7. The vacuum filtration and degassing apparatus for mobile phase preparation according to claim 1, characterized in that, The bottom container (1) includes a small diameter section (12), a first large diameter section (13) and a first conical shrinkage section (14) arranged sequentially from top to bottom. The filter membrane support plate (11) is located on the end face of the small diameter section (12). A funnel (15) is provided inside the small diameter section (12). The outlet of the funnel (15) extends into the first large diameter section (13). The bottom of the first conical shrinkage section (14) is provided with an openable and closable discharge port (16). The filter tank (3) includes a second large diameter section (33) and a second conical constriction section (34) arranged in sequence. The outlet (31) of the second conical constriction section (34) of the filter tank (3) corresponds to the small diameter section (12) of the bottom container (1). The top plate (35) of the second large diameter section (33) is provided with a liquid inlet (36) and a spray head (37). The spray head (37) is used to clean the device after the filter membrane section is removed. The spray head (37) is configured to spray the second large diameter section (33), the second conical constriction section (34), the funnel (15) in sequence and converge to the first conical constriction section (14).

8. The vacuum filtration and degassing apparatus for mobile phase preparation according to claim 1, characterized in that, The filter membrane mechanism (532) also includes a tension control mechanism, which includes a magnetic powder brake or a tension sensor for real-time monitoring and adjustment of the tension of the filter membrane segment during the winding and unwinding process.

9. The vacuum filtration and degassing apparatus for mobile phase preparation according to claim 1, characterized in that, The filter membrane assembly (5) also includes a filter membrane positioning system, which includes a photoelectric sensor or a visual recognition system for detecting the position and status of the filter membrane segment and ensuring that the filter membrane segment is accurately positioned above the filter membrane support plate (11).

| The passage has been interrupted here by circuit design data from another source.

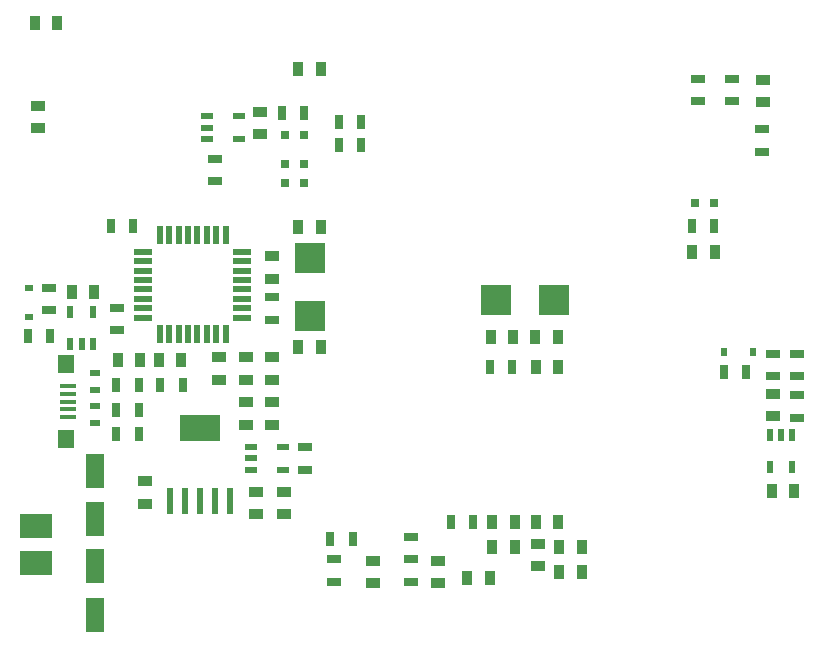
<source format=gtp>
%FSLAX44Y44*%
%MOMM*%
G71*
G01*
G75*
G04 Layer_Color=8421504*
%ADD10R,2.5000X2.6000*%
%ADD11R,2.7000X2.0000*%
%ADD12R,1.6000X3.0000*%
%ADD13R,1.3000X0.7000*%
%ADD14R,0.9000X1.3000*%
%ADD15R,0.7000X1.3000*%
%ADD16R,1.5000X0.5000*%
%ADD17R,0.5000X1.5000*%
%ADD18R,1.3000X0.9000*%
%ADD19R,0.8000X0.8000*%
%ADD20R,0.5588X0.6858*%
%ADD21R,0.6858X0.5588*%
%ADD22C,1.0160*%
%ADD23R,1.4000X1.6000*%
%ADD24R,1.9000X1.9000*%
%ADD25R,1.3500X0.4000*%
%ADD26R,1.0000X0.5500*%
%ADD27R,0.5500X1.0000*%
%ADD28R,0.9000X0.6000*%
%ADD29R,0.6000X2.2000*%
%ADD30R,3.5000X2.2000*%
%ADD31R,2.6000X2.5000*%
%ADD32C,0.2000*%
%ADD33C,0.6000*%
%ADD34C,0.8000*%
%ADD35C,0.5000*%
%ADD36C,0.4000*%
%ADD37C,1.0000*%
%ADD38C,0.9000*%
%ADD39R,1.6000X2.0000*%
%ADD40O,1.6000X2.0000*%
%ADD41R,1.7000X1.7000*%
%ADD42C,1.7000*%
%ADD43O,2.0000X1.6000*%
%ADD44R,2.0000X1.6000*%
G04:AMPARAMS|DCode=45|XSize=2mm|YSize=1.2mm|CornerRadius=0.36mm|HoleSize=0mm|Usage=FLASHONLY|Rotation=0.000|XOffset=0mm|YOffset=0mm|HoleType=Round|Shape=RoundedRectangle|*
%AMROUNDEDRECTD45*
21,1,2.0000,0.4800,0,0,0.0*
21,1,1.2800,1.2000,0,0,0.0*
1,1,0.7200,0.6400,-0.2400*
1,1,0.7200,-0.6400,-0.2400*
1,1,0.7200,-0.6400,0.2400*
1,1,0.7200,0.6400,0.2400*
%
%ADD45ROUNDEDRECTD45*%
%ADD46C,4.0000*%
%ADD47C,7.4000*%
%ADD48C,3.2000*%
%ADD49R,1.9000X1.9000*%
%ADD50C,1.9000*%
%ADD51C,0.6000*%
%ADD52C,0.2540*%
%ADD53C,0.0800*%
D10*
X459500Y287000D02*
D03*
X410500D02*
D03*
D11*
X21000Y96000D02*
D03*
Y64000D02*
D03*
D12*
X71000Y142500D02*
D03*
Y101500D02*
D03*
Y20500D02*
D03*
Y61500D02*
D03*
D13*
X339000Y86500D02*
D03*
Y67500D02*
D03*
X173000Y406500D02*
D03*
Y387500D02*
D03*
X90000Y261500D02*
D03*
Y280500D02*
D03*
X221000Y289500D02*
D03*
Y270500D02*
D03*
X611000Y474500D02*
D03*
Y455500D02*
D03*
X582000Y474500D02*
D03*
Y455500D02*
D03*
X636000Y412500D02*
D03*
Y431500D02*
D03*
X666000Y206500D02*
D03*
Y187500D02*
D03*
X32000Y297500D02*
D03*
Y278500D02*
D03*
X666000Y222500D02*
D03*
Y241500D02*
D03*
X274000Y48500D02*
D03*
Y67500D02*
D03*
X249000Y143500D02*
D03*
Y162500D02*
D03*
X645000Y222500D02*
D03*
Y241500D02*
D03*
X339000Y67500D02*
D03*
Y48500D02*
D03*
D14*
X596000Y328000D02*
D03*
X577000D02*
D03*
X125500Y236000D02*
D03*
X144500D02*
D03*
X243500Y349000D02*
D03*
X262500D02*
D03*
X243500Y247000D02*
D03*
X262500D02*
D03*
X39500Y522000D02*
D03*
X20500D02*
D03*
X262500Y482500D02*
D03*
X243500D02*
D03*
X464500Y78000D02*
D03*
X483500D02*
D03*
X444500Y230000D02*
D03*
X463500D02*
D03*
X407500Y99000D02*
D03*
X426500D02*
D03*
X463500D02*
D03*
X444500D02*
D03*
X425500Y256000D02*
D03*
X406500D02*
D03*
X444250D02*
D03*
X463250D02*
D03*
X663500Y125000D02*
D03*
X644500D02*
D03*
X70500Y294000D02*
D03*
X51500D02*
D03*
X109500Y236000D02*
D03*
X90500D02*
D03*
X483500Y57000D02*
D03*
X464500D02*
D03*
X407500Y78000D02*
D03*
X426500D02*
D03*
X405500Y52000D02*
D03*
X386500D02*
D03*
D15*
X84500Y350000D02*
D03*
X103500D02*
D03*
X296500Y438000D02*
D03*
X277500D02*
D03*
X296500Y418000D02*
D03*
X277500D02*
D03*
X108500Y215000D02*
D03*
X89500D02*
D03*
X108500Y194000D02*
D03*
X89500D02*
D03*
X108500Y174000D02*
D03*
X89500D02*
D03*
X622500Y226000D02*
D03*
X603500D02*
D03*
X229500Y445000D02*
D03*
X248500D02*
D03*
X405500Y230000D02*
D03*
X424500D02*
D03*
X576500Y350000D02*
D03*
X595500D02*
D03*
X33500Y257000D02*
D03*
X14500D02*
D03*
X372500Y99000D02*
D03*
X391500D02*
D03*
X270500Y85000D02*
D03*
X289500D02*
D03*
X126500Y215000D02*
D03*
X145500D02*
D03*
D16*
X196000Y272000D02*
D03*
Y280000D02*
D03*
Y288000D02*
D03*
Y296000D02*
D03*
Y304000D02*
D03*
Y312000D02*
D03*
Y320000D02*
D03*
Y328000D02*
D03*
X112000D02*
D03*
Y320000D02*
D03*
Y312000D02*
D03*
Y304000D02*
D03*
Y296000D02*
D03*
Y288000D02*
D03*
Y280000D02*
D03*
Y272000D02*
D03*
D17*
X182000Y342000D02*
D03*
X174000D02*
D03*
X166000D02*
D03*
X158000D02*
D03*
X150000D02*
D03*
X142000D02*
D03*
X134000D02*
D03*
X126000D02*
D03*
Y258000D02*
D03*
X134000D02*
D03*
X142000D02*
D03*
X150000D02*
D03*
X158000D02*
D03*
X166000D02*
D03*
X174000D02*
D03*
X182000D02*
D03*
D18*
X221000Y238500D02*
D03*
Y219500D02*
D03*
X199000Y219500D02*
D03*
Y238500D02*
D03*
X221000Y324000D02*
D03*
Y305000D02*
D03*
X176000Y219500D02*
D03*
Y238500D02*
D03*
X114000Y133500D02*
D03*
Y114500D02*
D03*
X23000Y451640D02*
D03*
Y432640D02*
D03*
X637000Y473500D02*
D03*
Y454500D02*
D03*
X208000Y124500D02*
D03*
Y105500D02*
D03*
X307000Y66500D02*
D03*
Y47500D02*
D03*
X362000Y66500D02*
D03*
Y47500D02*
D03*
X211000Y427500D02*
D03*
Y446500D02*
D03*
X221000Y200500D02*
D03*
Y181500D02*
D03*
X645000Y188500D02*
D03*
Y207500D02*
D03*
X231000Y124500D02*
D03*
Y105500D02*
D03*
X199000Y200500D02*
D03*
Y181500D02*
D03*
X446000Y80500D02*
D03*
Y61500D02*
D03*
D19*
X232000Y402000D02*
D03*
X248000D02*
D03*
X232000Y386000D02*
D03*
X248000D02*
D03*
X232000Y427000D02*
D03*
X248000D02*
D03*
X579000Y369000D02*
D03*
X595000D02*
D03*
D20*
X628192Y243000D02*
D03*
X603808D02*
D03*
D21*
X15000Y272808D02*
D03*
Y297192D02*
D03*
D23*
X46500Y169000D02*
D03*
Y233000D02*
D03*
D25*
X48750Y188000D02*
D03*
Y194500D02*
D03*
Y201000D02*
D03*
Y207500D02*
D03*
Y214000D02*
D03*
D26*
X193500Y423500D02*
D03*
Y442500D02*
D03*
X166500Y423500D02*
D03*
Y433000D02*
D03*
Y442500D02*
D03*
X230500Y143500D02*
D03*
Y162500D02*
D03*
X203500Y143500D02*
D03*
Y153000D02*
D03*
Y162500D02*
D03*
D27*
X69500Y276500D02*
D03*
X50500D02*
D03*
X69500Y249500D02*
D03*
X60000D02*
D03*
X50500D02*
D03*
X642500Y145500D02*
D03*
X661500D02*
D03*
X642500Y172500D02*
D03*
X652000D02*
D03*
X661500D02*
D03*
D28*
X71000Y225500D02*
D03*
Y210500D02*
D03*
Y182500D02*
D03*
Y197500D02*
D03*
D29*
X134600Y117000D02*
D03*
X147300D02*
D03*
X160000D02*
D03*
X172700D02*
D03*
X185400D02*
D03*
D30*
X160000Y179000D02*
D03*
D31*
X253000Y273500D02*
D03*
Y322500D02*
D03*
M02*

</source>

10. A vacuum filtration and degassing method for preparing a mobile phase, characterized in that, The vacuum filtration and degassing apparatus for mobile phase preparation as described in any one of claims 1-9 includes the following steps: S1. The lateral moving mechanism (531) drives the corresponding filter membrane mechanism (532) to move to the extended position, so that the filter membrane segment is located above the filter membrane support plate (11); S2. The second lifting device (51) drives the bracket (52) to descend, so that the filter membrane section of the filter membrane mechanism in the extended position presses against the filter membrane support plate (11); S3. The first lifting device (4) drives the filter tank (3) to descend, so that the outlet (31) of the filter tank (3) presses the filter membrane section onto the filter membrane support plate (11) to complete the preparation work. S4. Inject the liquid to be filtered into the filter tank (3), start the vacuum device (2) to perform filtration, so that the filtrate enters the bottom container (1) after being filtered through the filter membrane section. S5. After the filtration is completed, the vacuum device (2) is turned off, the first lifting device (4) drives the filter tank (3) to rise and reset, and the second lifting device (51) drives the support (52) to rise and reset. S6. When it is necessary to replace the same type of filter membrane, the take-up roller (5322) and the filter membrane roller (5321) rotate synchronously to move the new filter membrane segment to the working position; when it is necessary to replace the filter membrane of a different type, the current filter membrane mechanism (532) retracts to the retracted position, and another lateral moving mechanism (531) drives the corresponding other filter membrane mechanism (532) to switch to the extended position, repeating steps S2 to S5.